**Text for analysis**
▽
Teddy Pendergrass, whose powerful, soulful voice was one of R&B’s most recognizable in the ‘70s and ‘80s through hits with Harold Melvin and The Blue Notes and as a solo artist, died Wednesday after battling colon cancer. He was 59.
    Pendergrass died at 9:59 p.m. Wednesday with his family around him at Bryn Mawr Hospital near Philadelphia, where he had been hospitalized since August after surgery related to his colon cancer.
     To all his fans who loved his music, thank you,  his son, Teddy Pendergrass II, told the Associated Press.  He will live on through his music.
    Pendergrass, also known as “Teddy Bear” and “The Black Elvis,” started his musical career in the late ’60s as a drummer with the doo-wop group The Cadillacs, which merged a few years later with Harold Melvin in the Blue Notes. However, Pendergrass’ rough, distinctive voice quickly got him attention and he became the group’s lead singer for a string of classic “Philly Soul” hits, including “If You Don’t Know Me By Now” and “Wake Up Everybody” for Philadelphia International Records. He went solo in 1976, becoming known for his R&B love ballads – including “Close the Door” and “Love TKO” – that rivaled Barry White and Marvin Gaye in mood-setting sexiness.
    “He would sing and your underwear would unlock themselves,” said Whoopi Goldberg, remembering Pendergrass on “The View.” “He was extraordinary.”
    Near the peak of his career in 1982, Pendergrass was in a car accident that injured his spinal cord and left him paralyzed from the waist down. However, Pendergrass, who had eight solo albums certified gold and four certified platinum, returned to recording within a year and returned to the stage in 1985 at Live Aid, performing from his wheelchair.
    “My rehabilitation was totally due to the fact that I could still focus on continuing to make music,” Pendergrass told Wax Poetics magazine in 2008. “I got signs from God that he was going to let me continue.”
△
**Required work**
A) Answer these questions from the Teddy Pendergrass obituary, one line each:
(i) At which hospital did Pendergrass die?
(ii) With which doo-wop group did he begin his career as a drummer?
(iii) At what 1985 event did he return to the stage?
B) Write a continuation of the Teddy Pendergrass obituary that picks up after its final sentence.
The items come from a source unrelated to the Teddy Pendergrass obituary.

**Listed entries**
▽
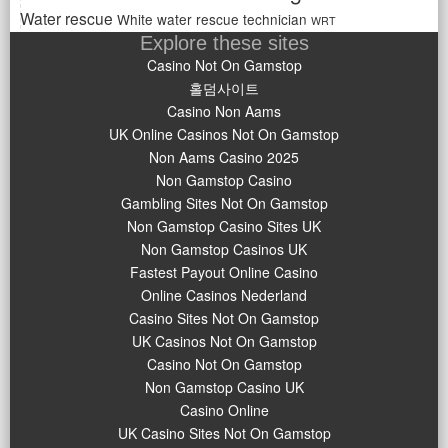
Water rescue
White water rescue technician
WRT
Explore these sites
Casino Not On Gamstop
홀덤사이트
Casino Non Aams
UK Online Casinos Not On Gamstop
Non Aams Casino 2025
Non Gamstop Casino
Gambling Sites Not On Gamstop
Non Gamstop Casino Sites UK
Non Gamstop Casinos UK
Fastest Payout Online Casino
Online Casinos Nederland
Casino Sites Not On Gamstop
UK Casinos Not On Gamstop
Casino Not On Gamstop
Non Gamstop Casino UK
Casino Online
UK Casino Sites Not On Gamstop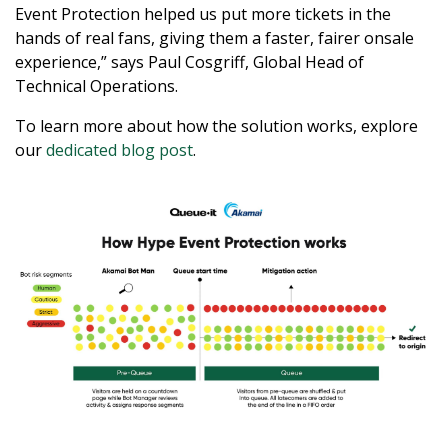
Event Protection helped us put more tickets in the
hands of real fans, giving them a faster, fairer onsale
experience,” says Paul Cosgriff, Global Head of
Technical Operations.
To learn more about how the solution works, explore
our
dedicated blog post
.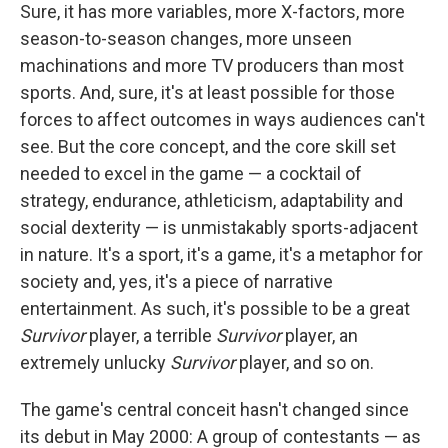
Sure, it has more variables, more X-factors, more
season-to-season changes, more unseen
machinations and more TV producers than most
sports. And, sure, it's at least possible for those
forces to affect outcomes in ways audiences can't
see. But the core concept, and the core skill set
needed to excel in the game — a cocktail of
strategy, endurance, athleticism, adaptability and
social dexterity — is unmistakably sports-adjacent
in nature. It's a sport, it's a game, it's a metaphor for
society and, yes, it's a piece of narrative
entertainment. As such, it's possible to be a great
Survivor
player, a terrible
Survivor
player, an
extremely unlucky
Survivor
player, and so on.
The game's central conceit hasn't changed since
its debut in May 2000: A group of contestants — as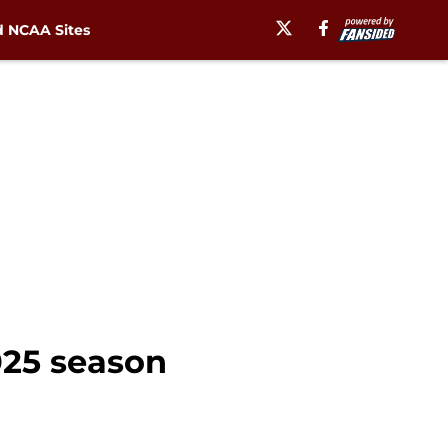
 NCAA Sites
2025 season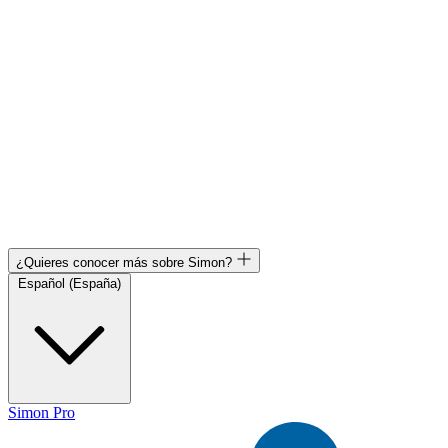
¿Quieres conocer más sobre Simon?
Español (España)
Simon Pro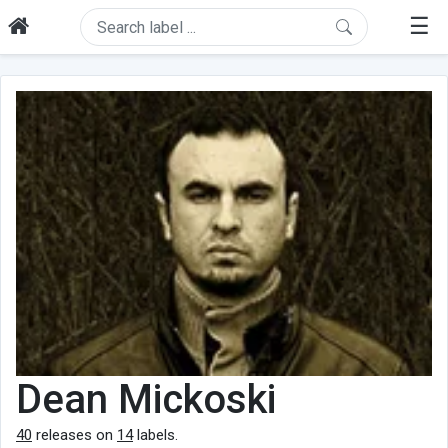
☰
Dean Mickoski
40
releases on
14
labels.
△
**Outputs in order**
A)
(i) Bryn Mawr Hospital near Philadelphia
(ii) The Cadillacs
(iii) Live Aid

B)
    Pendergrass continued recording through the ‘90s and performing through the 2000s, as well as writing his inspirational autobiography “Truly Blessed” in 1998. He had been working on a musical, written by Jackie Taylor, documenting his life called “I Am Who I Am,” which premiered last year at Chicago’s Black Ensemble Theater.
    “Teddy Pendergrass was one of the greatest artists that the music industry has ever known, and there hasn’t been another one since,” producers Kenny Gamble and Leon Huff said in a statement. “We’ve lost our voice and we’ve lost our best friend, but we’re thankful for what we had. It was beautiful. He was one of the best.”
    Pendergrass is survived by his mother, Ida Pendergrass; his wife Joan; his children, Teddy Pendergrass II, Trisha Pendergrass and La Donna Pendergrass; daughters from his marriage to Joan, Sherilla Lestrade and Jessica Avila; and grandchildren Montaurius Driane, Desaray Drane, Teddy Pendergrass III, Alana Nida Sky Pendergrass, Gabriel Gomes, Jasmine Lestrade and Jeremiah Sanford.
     The official public viewing will be Jan. 22 at 10 a.m. at Enon Tabernacle Baptist Church, 2800 West Cheltenham Ave., Philadelphia, Pa. The funeral will be Jan. 23 at 10 a.m., also at Enon Tabernacle Baptist Church. Internment will follow at West Laurel Hill Cemetery, Bala Cynwyd, Pa. The family asks that in lieu of flowers, donations be sent to The Joan & Teddy Pendergrass Memorial, P.O. Box 382, Gladwyne, PA 19035.